Впрочем, звали его теперь даже еще проще - Леликом.

Лелик в музее рассматривает картину "Демон". "…Хорошая картина… Красивая… - нагибается, читает латунную табличку на раме. - И недорогая! Всего В РУБЕЛЬ…"

Готовились выборы в Верховный Совет. Все подсчитывали по газетам, сколько коллективов выдвигает того или иного члена Политбюро. Утверждалось, что таким образом можно установить истинную степень влияния этих деятелей. Станислав насчитал: Брежнева выдвинули пятьдесят шесть раз, Косыгина и Подгорного - по двадцать пять, Суслова и Кириленко - по десять. Потом шел Кулаков - пять. Сеня Мирлин чертовски глубокомысленно и очень, очень убедительно комментировал полученные результаты, а Виконт кривил африканские свои губы и брюзжал: "Ерундой занимаетесь. Через десять лет их никто и помнить-то не будет…"

Вдруг волнами накатывали слухи о Пришельцах из Космоса, о Летающих тарелках, о филиппинских врачевателях… Возникали судорожные, похожие на торопливую склоку (скорее, скорее, пока не запретили!) дискуссии в популярных газетах. Виконт сочинил эпиграмму под Александр-Сергеича:

"Пришельцы есть! - сказал мудрец брадатый.
- Они, быть может, ходят между нами".
"Пришельцев нет!" - сказали кандидаты,
И доктора кивнули головами.

Сеня Мирлин тоже сочинил эпиграмму - про советских писателей:

Советские сатирики попрятались в сортирики,
В сортириках сатирики сидят.
А прочие писатели все думают: "Писать - или
Покудова немного подождать?.."

И евреи уезжали, один за другим - дальние знакомые, близкие знакомые, родственники близких знакомых. Уже из одноклассников двое уехали, один - безукоризненно русский - специально для этого женился на еврейке. "Еврей - это не национальность; еврей - это средство передвижения…" Тема для шуток была благодатнейшая, и все шутили напропалую, но стишки, которые принес откуда-то Жека Малахов, были, пожалуй, уже и не смешны.

Я завтра снова утром синим
Пойду евреев провожать,
Бегут евреи из России,
А русским некуда бежать…

И все жадно читали Самиздат - будто Конец Света приближался.
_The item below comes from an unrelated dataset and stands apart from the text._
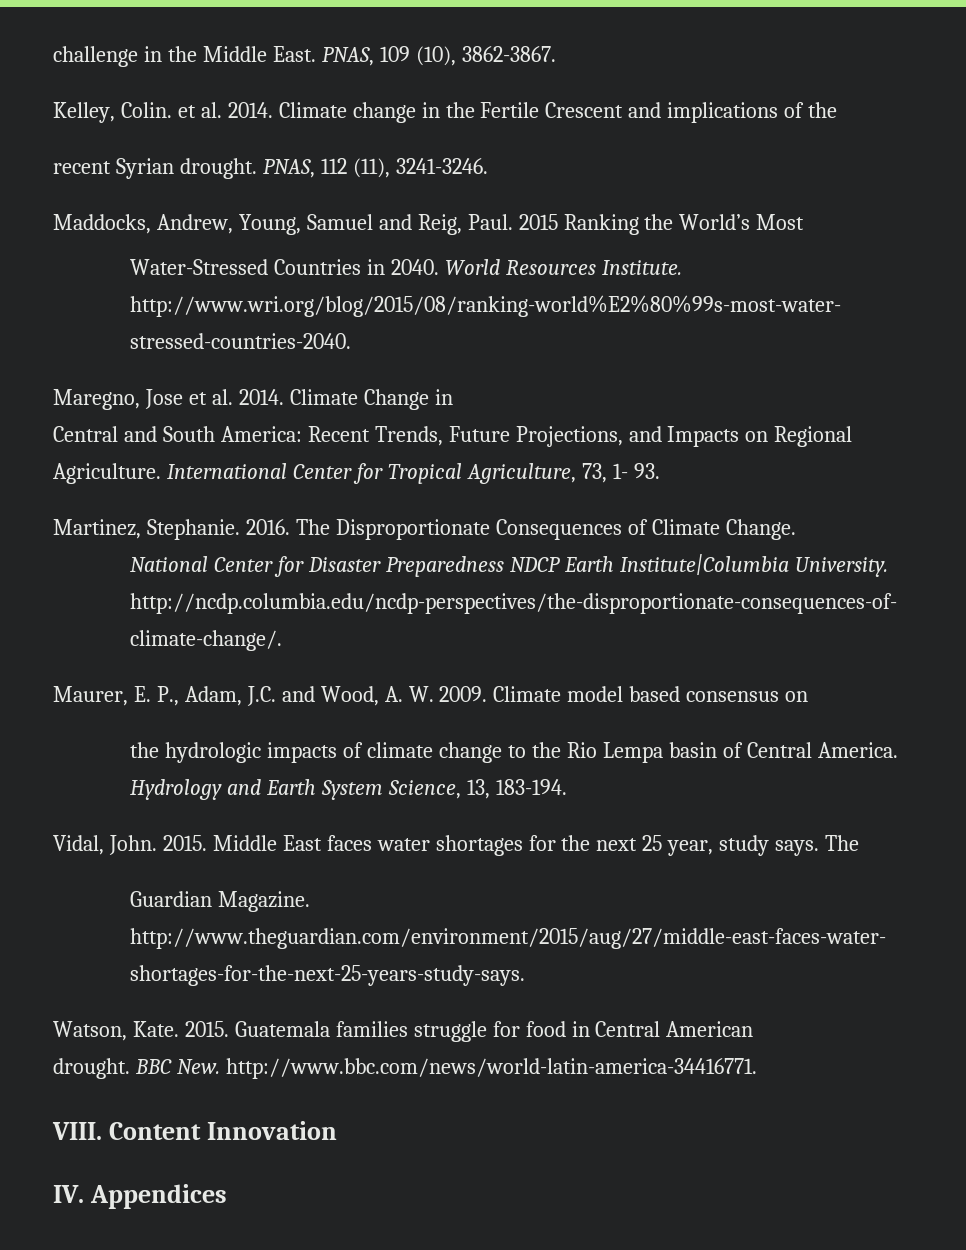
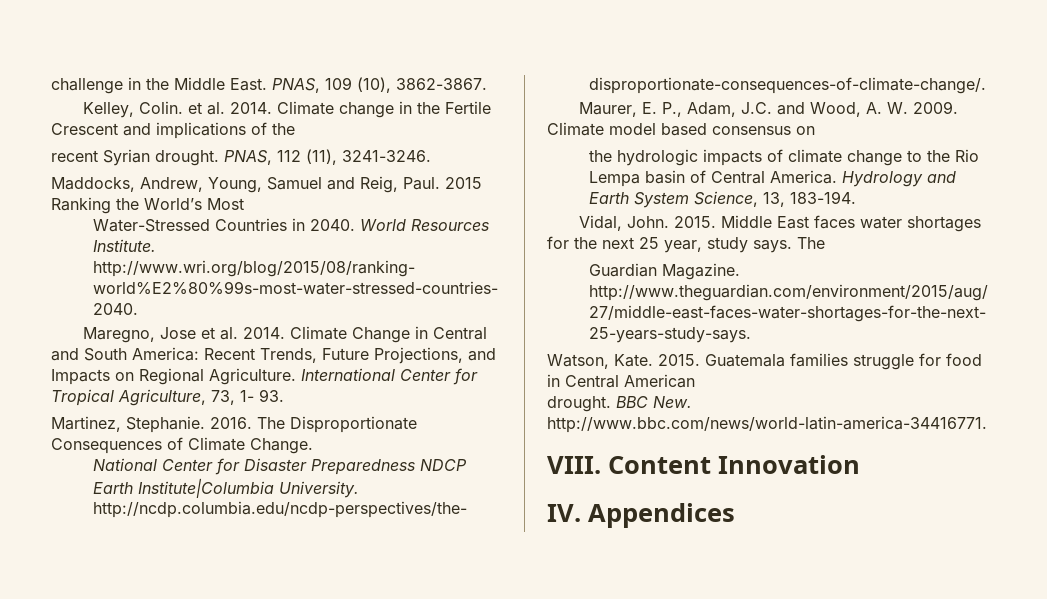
(453, 397) // -> (429, 332) none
А может быть, он и приближался. Шли обыски. Изымались тексты Солженицина и Амальрика. За "Раковый корпус" не сажали - это считалось всего лишь "упаднической литературой". Сообщали на работу, а там уж - как кому повезет. А вот за "Архипелаг ГУЛАГ" лепили срок без всяких разговоров - статья семидесятая УК РСФСР: хранение и распространение. Следователи (по слухам) называли эту книгу "Архип", хуже "Архипа" ничего не было - даже "Технология власти" в сравнении с "Архипом" была что-то вроде легкого насморка. Говорили, что Андропов поклялся извести Самиздат под корень. "Бесплодность полицейских мер обнаруживала всегдашний прием плохих правительств - пресекая следствия зла, усиливать его причины". Наступило новое время. Об оттепели начали забывать. Самые умные уже понимали, что это - теперь уж навсегда. Об этом было лучше не думать.
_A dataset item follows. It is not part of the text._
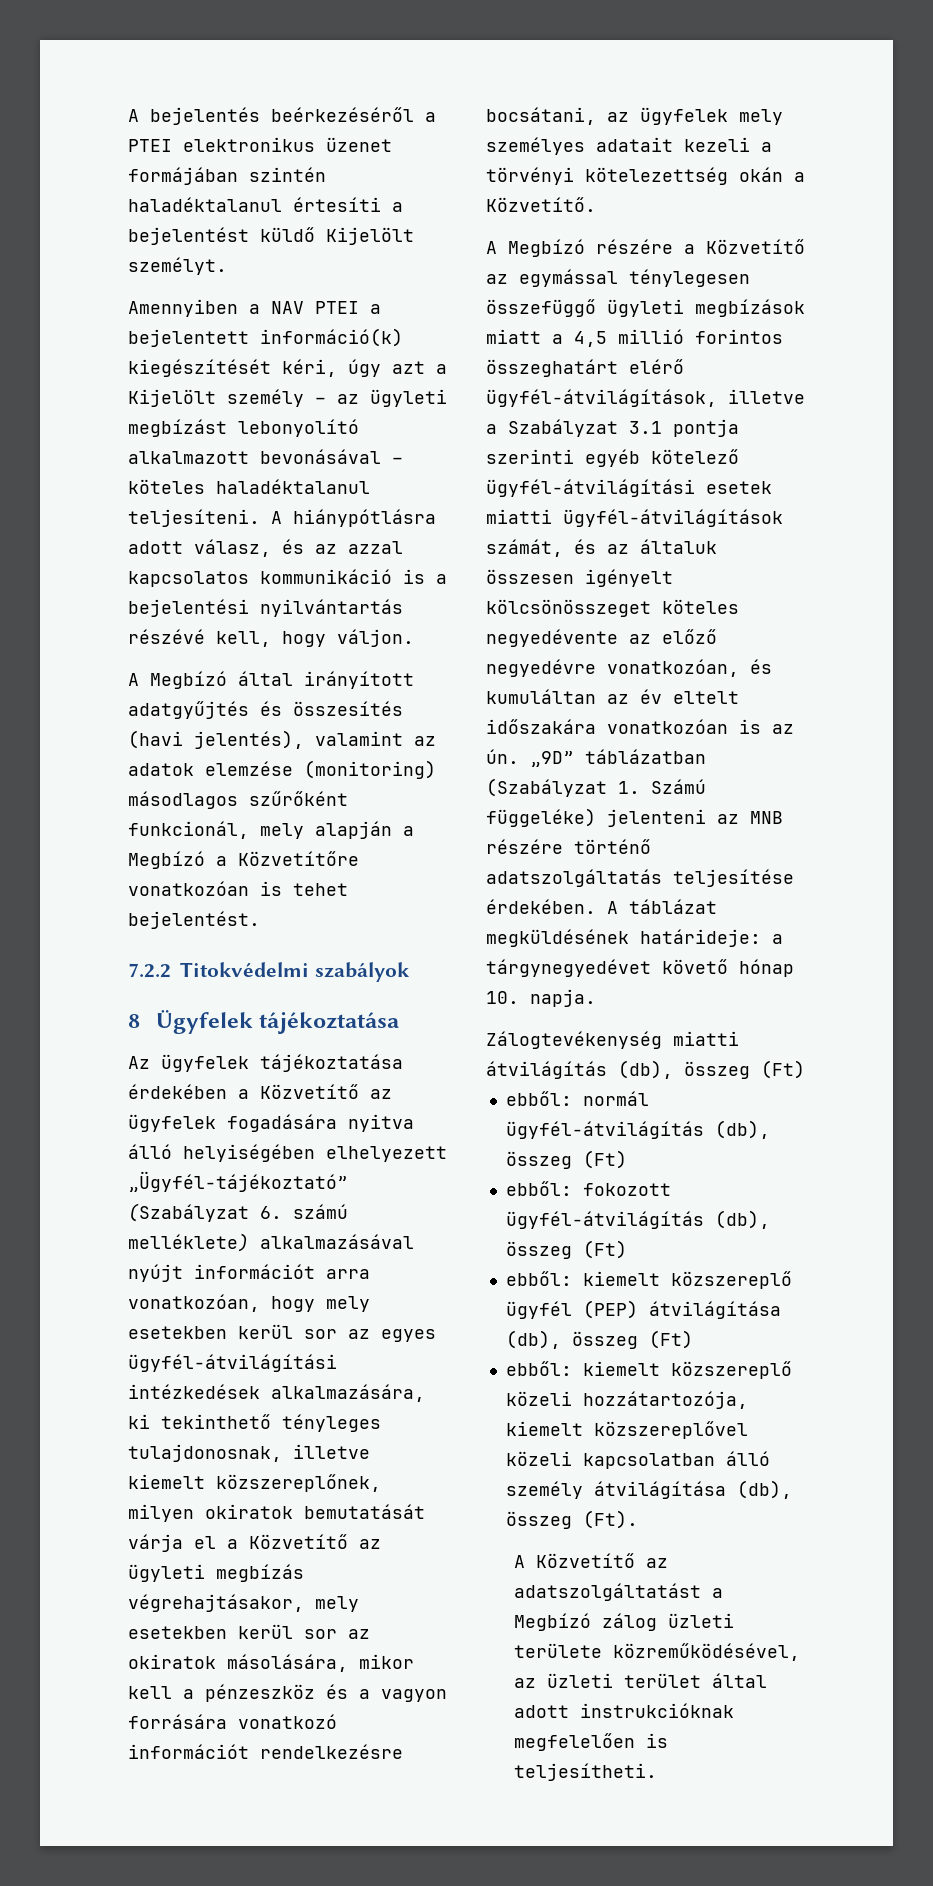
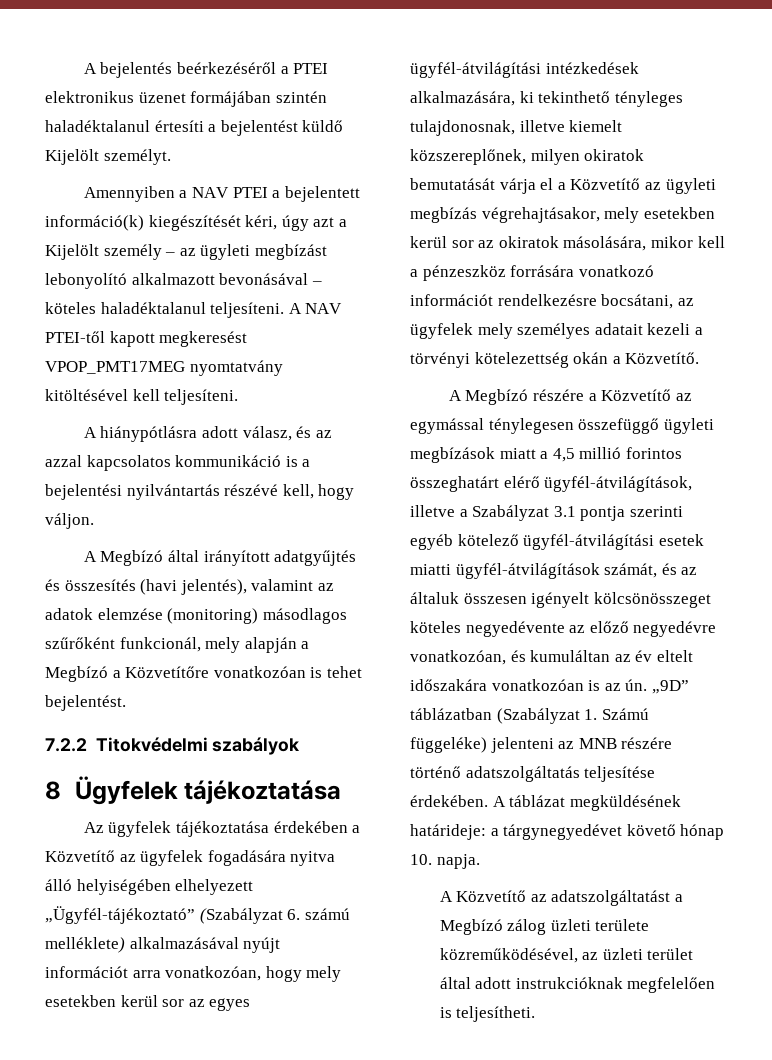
(282, 517) none -> [305,303,343,314] [45,331,248,347] [45,360,283,376] [45,389,239,405] [83,427,97,438] NAV PTEI-től kapott megkeresést VPOP_PMT17MEG nyomtatvány kitöltésével kell teljesíteni. // A
[326,1684,447,1702] és a vagyon -> (506, 273) none
[486,1031,739,1049] [486,1060,805,1079] [505,1091,649,1106] [505,1120,770,1139] [505,1150,627,1169] [505,1181,671,1196] [505,1210,770,1229] [505,1240,627,1259] [505,1271,792,1289] [505,1300,781,1319] [505,1330,693,1349] [505,1361,792,1379] [505,1391,748,1409] [505,1421,748,1439] [505,1451,770,1469] [505,1480,792,1499] [505,1510,638,1529] // Zálogtevékenység miatti átvilágítás (db), összeg (Ft) // ebből: normál ügyfél-átvilágítás (db), összeg (Ft) // ebből: fokozott ügyfél-átvilágítás (db), összeg (Ft) // ebből: kiemelt közszereplő ügyfél (PEP) átvilágítása (db), összeg (Ft) // ebből: kiemelt közszereplő közeli hozzátartozója, kiemelt közszereplővel közeli kapcsolatban álló személy átvilágítása (db), összeg (Ft). -> (480, 861) none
И пьяный Сеня Мирлин цитировал Макиавелли: "…ибо люди всегда дурны, пока их не принудит к добру необходимость".

А трезвый Виконт, привычно разыгрывая супермена, цитировал Тома: "Познание не обязательно будет обещанием успеха или выживания; оно может вести также к уверенности в нашем конце".

А Ежеватов с мазохистским наслаждением цитировал излюбленного своего Михаила Евграфовича: "Только те науки распространяют свет, кои способствуют выполнению начальственных предписаний".
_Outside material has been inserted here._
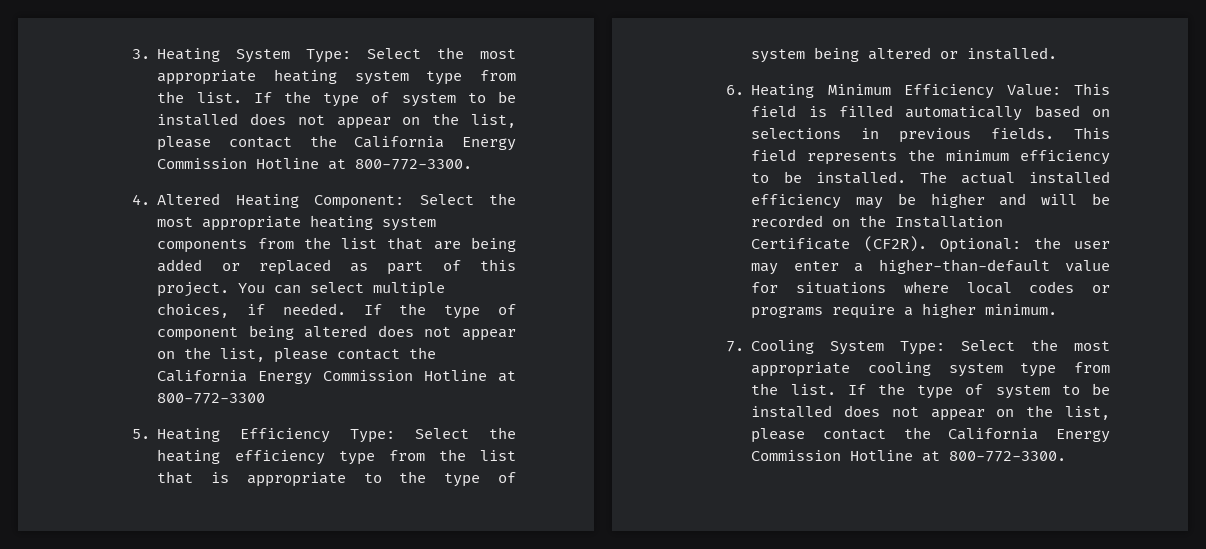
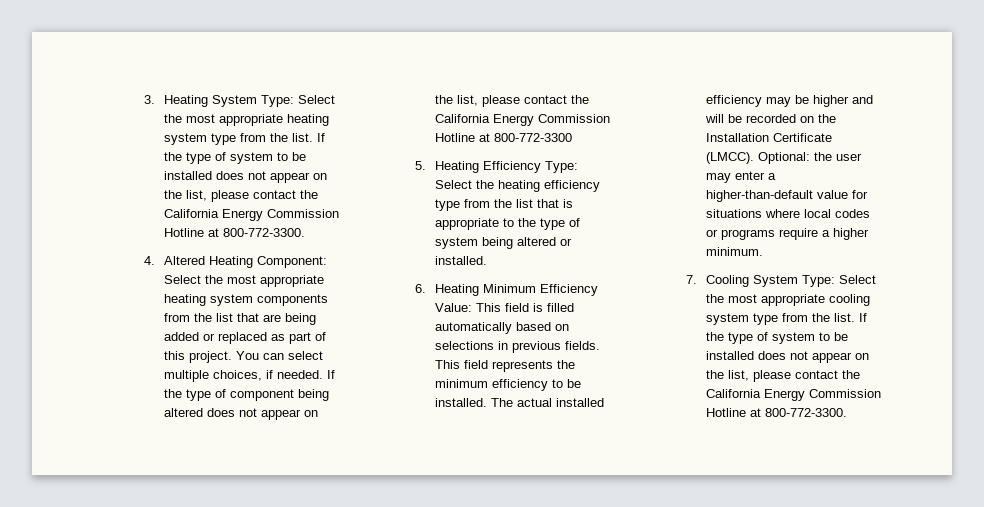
[863,236,927,252] (CF2R). -> [706,152,755,164] (LMCC).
А мама говорила предостерегающе: "Плетью обуха не перешибешь. Сила и солому ломит".

Но ведь все они были еще совсем молоды и полны сил! Ощущение бесчестья мучило их и угнетало, словно дурная болезнь. Шатающийся басок Галича обжигал их совесть так, что дух перехватывало. Надо было идти на площадь. И бессмысленно было - идти на площадь. Не только и не просто страшно - бессмысленно! Они были готовы пострадать, принять муку ради облегчения совести своей, но - во имя пользы дела, а не во имя гордой фразы или красивого жеста. Они не были совсем лишены понятия о чести, но это понятие было для них, все-таки, вторично: двадцатый век вылепил их и выкормил, а девятнадцатый лишь слегка задел их души золотым крылом своей литературы и судьбами своих героев. Бытие мощно определяло их сознание. Дело! Дело - прежде всего. В сущности, они по воспитанию своему и в самой своей основе были - большевики. Комиссары в пыльных шлемах. Рыцари святого дела. Они только перестали понимать - какого именно.